Clóvis Rossi
Folha de São Paulo
Sempre
achei que a esquerda, nacional e internacional, ficou soterrada sob os
escombros do Muro de Berlim. Até aí, dava para entender embora não para
justificar. Afinal, a queda do Muro e o consequente fim simbólico do
comunismo foram acontecimentos tão transcendentais que teriam mesmo que
desnortear até quem estava do lado de cá do Muro, quanto mais os que
simpatizavam com o lado derrotado.
O
que surpreende, agora, com o manifesto de escritores e artistas em
defesa de José Dirceu, é que esse pessoal não conseguiu sair nem sequer
da rua Maria Antônia, cuja simbologia antecede de muito a queda do Muro.
É inacreditável que gente que parece
inteligente não perceba que José Dirceu deixou há séculos de ser o jovem
idealista que lutava contra a ditadura nas barricadas estudantis de
1968.
Nem era preciso o mensalão ou, agora, o petrolão para fazer uma constatação tão óbvia.
Bastava
saber, por exemplo, que Dirceu admitiu à revista "Piauí", em 2008, que
prestava consultoria ao bilionário mexicano Carlos Slim, um dos três
homens mais ricos do mundo, segundo a revista "Forbes".
A
esquerda, inclusive muitos ou todos que assinam o manifesto, sempre
denunciou a maneira como se enriquece no México (ou no Brasil).
Um idealista de verdade jamais prestaria serviços a esse tipo de empresário.
O
estranhamento não é apenas meu, mas de um fundador do PT, o cientista
político Rudá Ricci, que se afastou do partido desencantado.
Escreveu Rudá após a entrevista de Dirceu à "Piauí":
"O
grande problema não foi se expor como um megaconsultor, homem de R$ 15
mil por consultoria, ou R$ 150 mil mensais. Esta vaidade de se expor é
estranha para um ex-clandestino de esquerda. Revelar que trabalha para o
homem mais rico do mundo também é estranho para um ex-presidente do
maior partido de esquerda do país. Mas são idiossincrasias que acometem
as melhores famílias".
À
essa lucrativa "idiossincrasia" somaram-se consultorias –não
devidamente comprovadas, segundo a Polícia Federal– às maiores
empreiteiras do país.
No
tempo em que a esquerda pensava, não deixava de denunciar a
promiscuidade entre obras públicas, tocadas em geral por essas mesmas
empreiteiras, e poder público.
Hoje,
ao defender Dirceu, defende-se automaticamente a promiscuidade, como se
houvesse maracutaia do bem (as "nossas") e do mal ("as dos outros").
Os pedidos, em voz quase inaudível, para que o PT faça um reexame de suas práticas já surgiram em 2008, na esteira do mensalão.
Rudá
Ricci, por exemplo, escrevia então: "Seria fantástico se o julgamento
[do mensalão] provocasse um debate franco entre petistas e toda esquerda
tupiniquim.
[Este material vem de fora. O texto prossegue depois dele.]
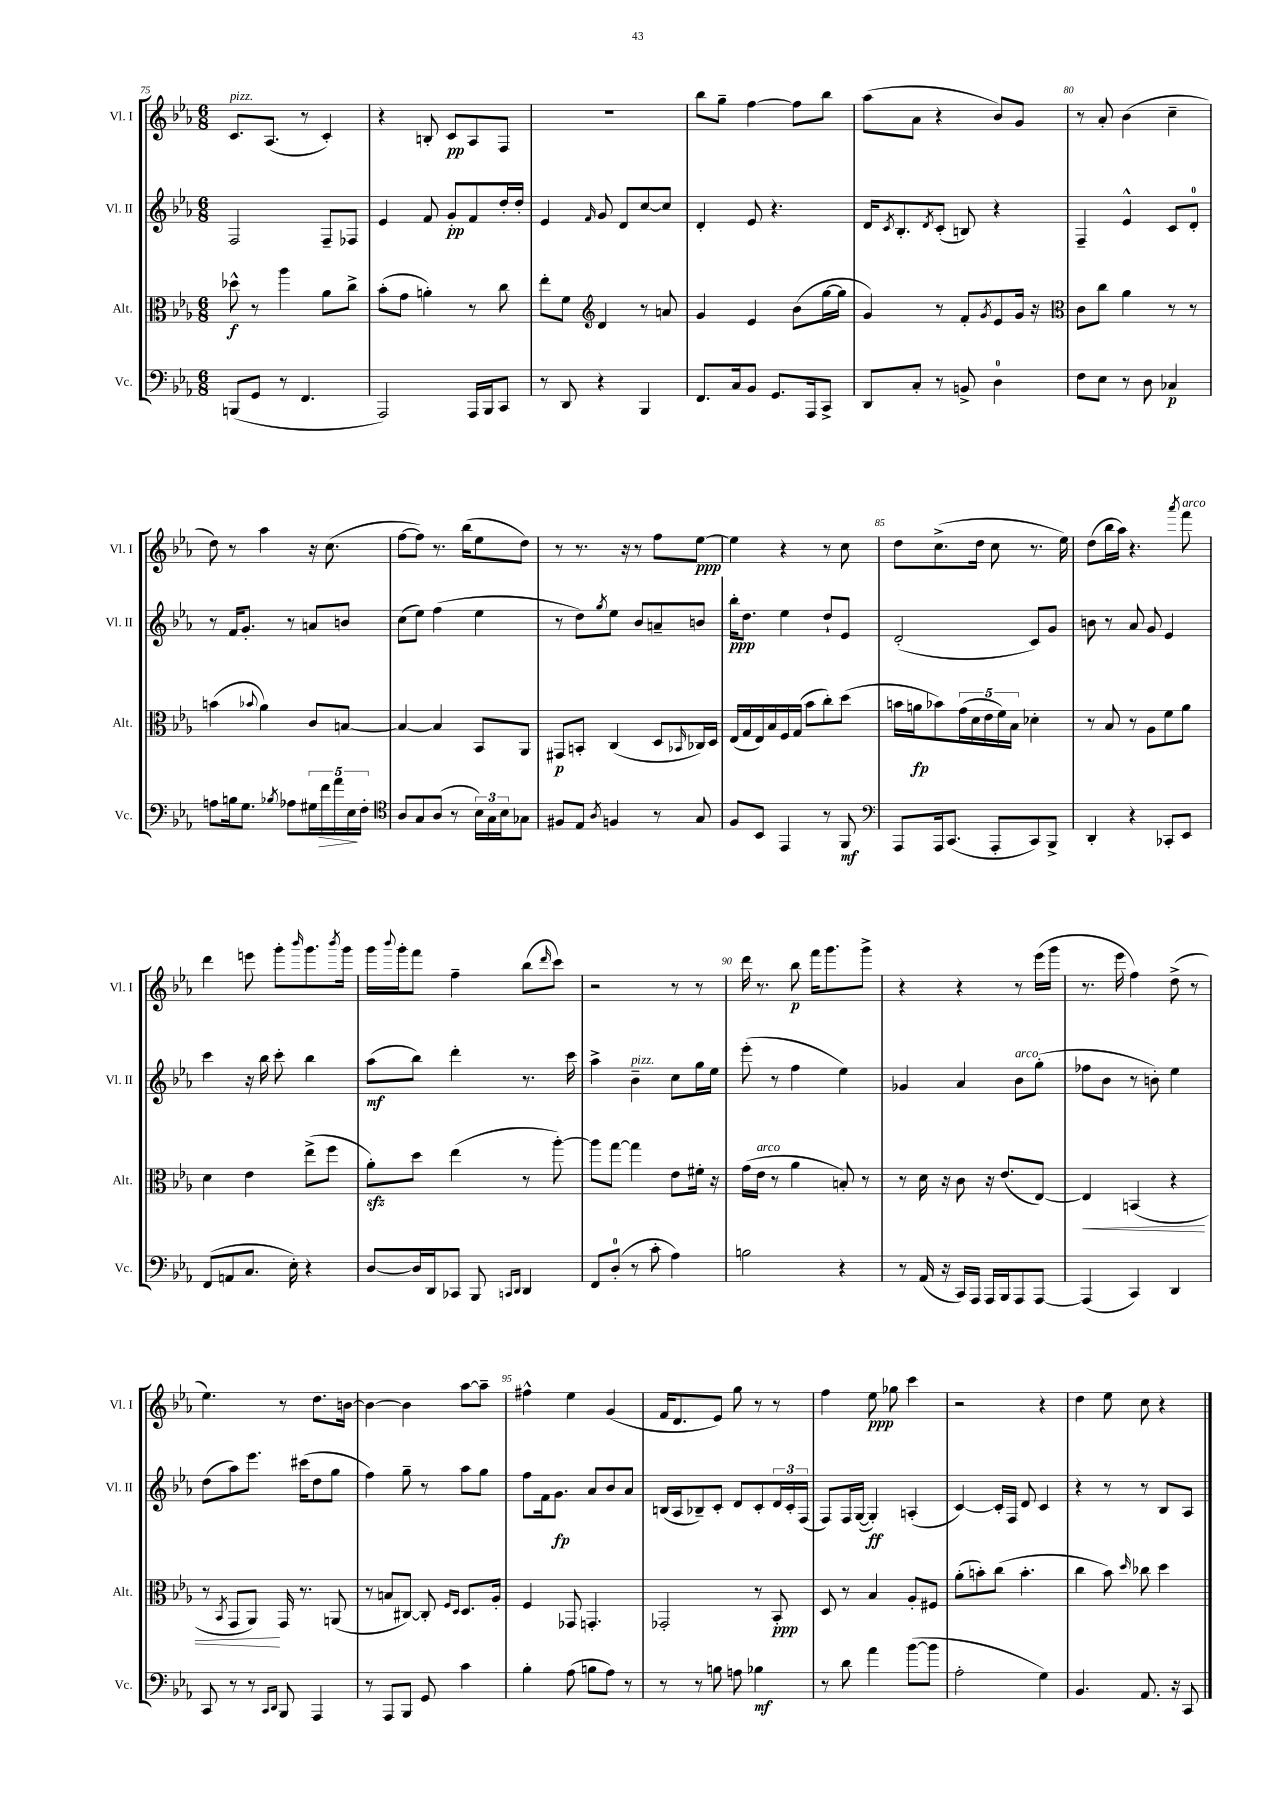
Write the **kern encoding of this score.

Mas já não tenho mais 20 anos. Não tenho motivos para
acreditar que o brilho da utopia seja mais forte que as cores reluzentes
do poder absoluto e domesticador".
Bingo, Rudá. O poder domesticou não só dirigentes do PT mas também uma fatia da intelectualidade, o que é um contrassenso: intelectual, por definição, é contestador.